One Moonlit Night doesn’t have a story as such. It’s a series of episodes that spin through different points in time; mixing gossip and anecdote with dreams and recollections. At some points the narrative seems to even leave reality behind, entering the realm of myth with invocations to the Queen of The Black Night and the Queen of Snowdon (the Beautiful One)
Come again my Beautiful One, come again and take me before the sun rises from his resting place, before we are disturbed by the bleating of the lamb; fully possess your chosen one before the withering of the moon’s candle; prepare before me the joy of my afternoon.
Lyrical Yet Ordinary
Caradog Prichard offers a heady mix of the lyrical and the commonplace but also draws heavily on local dialect and expressions. Few characters have standard names; instead they’re denoted by their occupation, or their relation to another character or their residence. So we have Elwyn Top Row, Little Will Policeman’s Dad, Bob Milk Cart, Johnny Beer Barrel’s Dad and – my favourite – Will Starch Collar.

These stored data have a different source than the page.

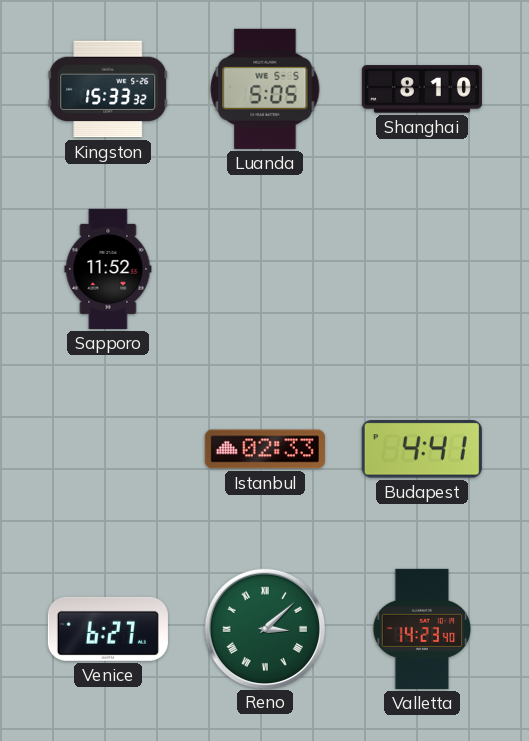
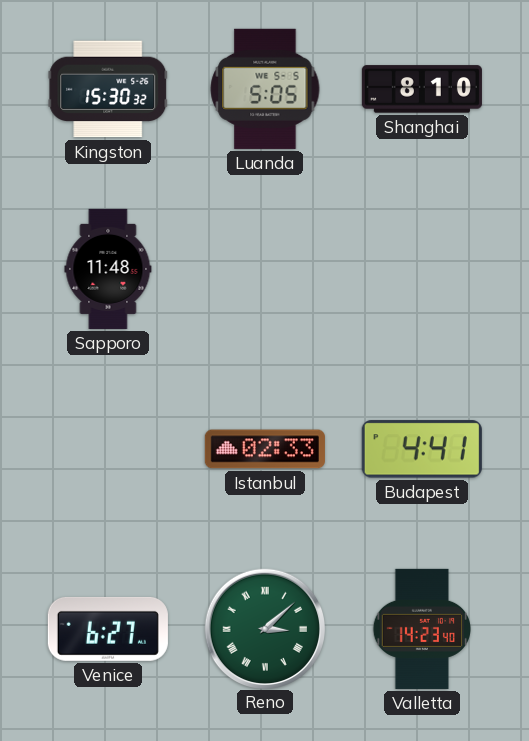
Kingston: 15:33 -> 15:30
Sapporo: 11:52 -> 11:48
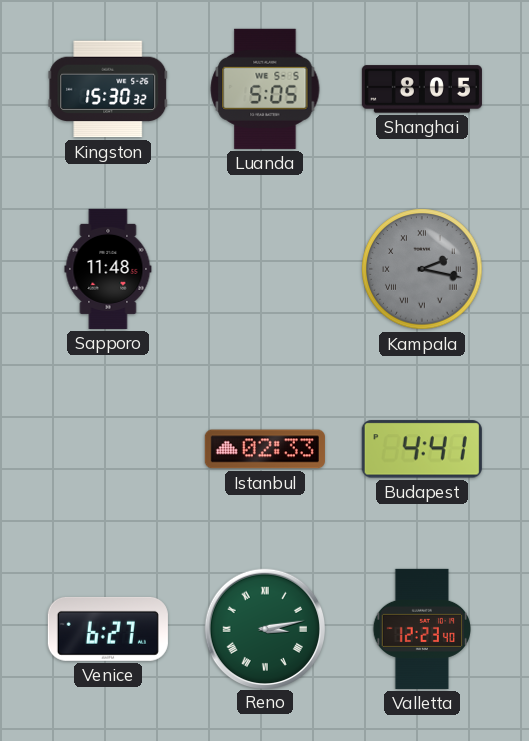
Shanghai: 8:10 -> 8:05
Kampala: none -> 2:17
Reno: 3:08 -> 3:13
Valletta: 14:23 -> 12:23
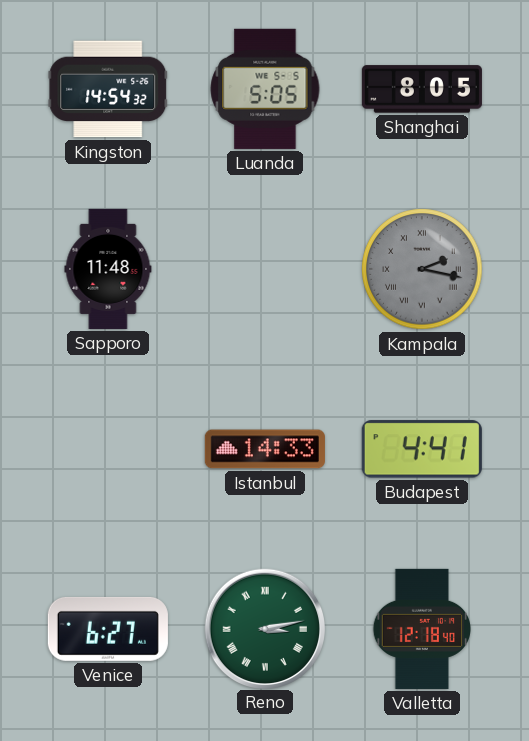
Kingston: 15:30 -> 14:54
Istanbul: 02:33 -> 14:33
Valletta: 12:23 -> 12:18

Seeing these names on the page reminded me so much of the village where my parents were born. Few people there used surnames either. When they spoke about a neighbour or someone else in the village. It was always Jones the Milk or Dai Post or Evan Two Shoes (the origin of which is lost in the mists of time). It’s a practice possible only in a small community where that can be just one post man or milkman,
Won Over By Energetic Narrator
I didn’t take to this book initially but slowly its humour and energy won me over. I loved the narrator who has a zest for life that’s hard to quench and a love for his gran and his widowed mother that is matched only by his love of bread and butter and lobscouse (a kind of lamb and vegetable stew). He even prays for food, inspired by a line from the Lord’s Prayer he’d recited in church that morning:
Give us this day our daily bread … bread.
And after saying daily bread, I didn’t go any further with the others, I just started thinking. I remembered Mam telling me before we came to Church that we had no bread to make bread and butter with, and so I asked God for some more daily bread cos the parish money wasn’t coming till Friday.

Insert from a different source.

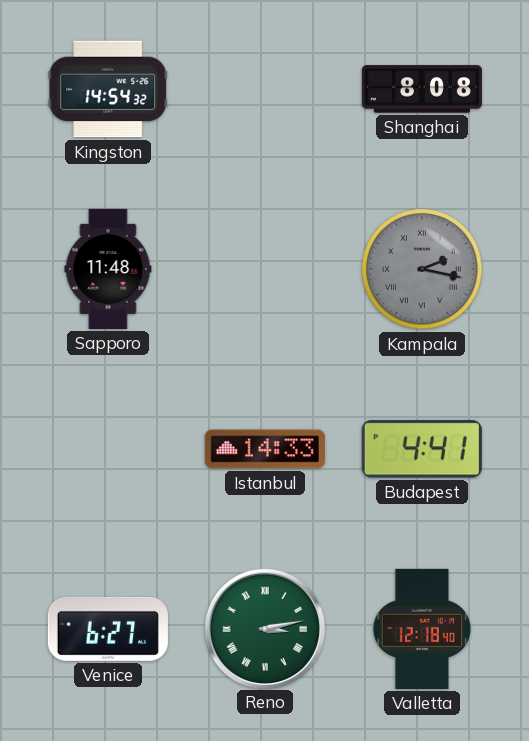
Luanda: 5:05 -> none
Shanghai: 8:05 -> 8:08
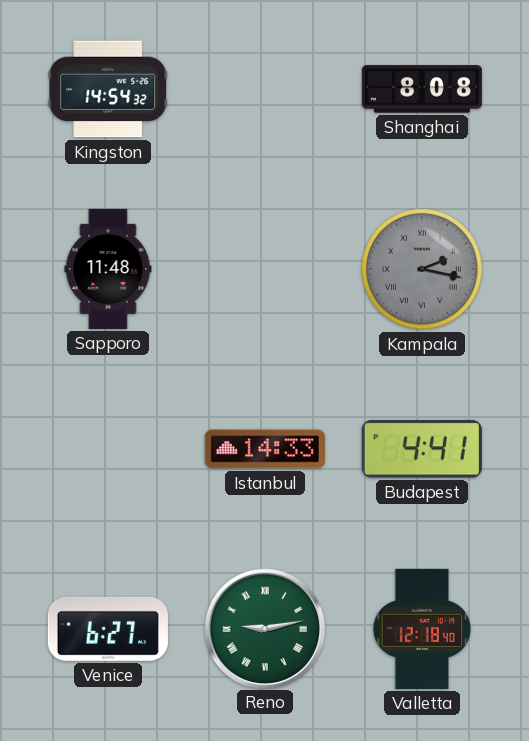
Reno: 3:13 -> 9:13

That quote is one of many examples of how Pritchard blends humour and darkness in this novel. One moment you’re amused by a small child who takes a very literal interpretation of a prayer and the next you’re jolted into recognition this is a family very much on the breadline. What begins as a narrative of childhood fun and laughter, slowly but steadily gets darker until the final, heartbreaking ending.
It’s an unforgettable book.
One Moonlit Night by Caradog Prichard: End Notes
One Moonlit Night was written in the Welsh language and published in 1961 under the title Un Nos Ola Leuad. The first English translation was issued in 1995, followed by a BBC radio broadcast in English the following year.
The Oxford Companion to the Literature of Wales called the book “one of the most impressive novels to be published in Wales since the Second World War.” with a narrative stye reminiscent of Under Milk Wood by Dylan Thomas. It was Caradog Prichard’s best known work although he was also a highly regarded poet, three times winning the National Eisteddfod crown.
My edition was published in 2015, translated by Philip Mitchell. I read it as part of the Wales Reading Month (called Dewithon) hosted by Paula at BookJotter.
7 thoughts on “An Unforgettable Tale: One Moonlit Night by Caradog Prichard”
An enjoyable and comprehensive review. Without seeming brusque, the author’s surname does not have a ‘t’ in it.
Agh. I missed that, thanks for spotting it
A superb summation, Karen. Thank you so much for taking part. 😊
And thank you for organising it!
Australians have a similar book – though not up there with Under Milkwood! – A Fortunate Life, written in a very readable naive style by an old WA farmer about his early life. I can think of others, for some reason we find stories of ‘lost’ childhoods very attractive.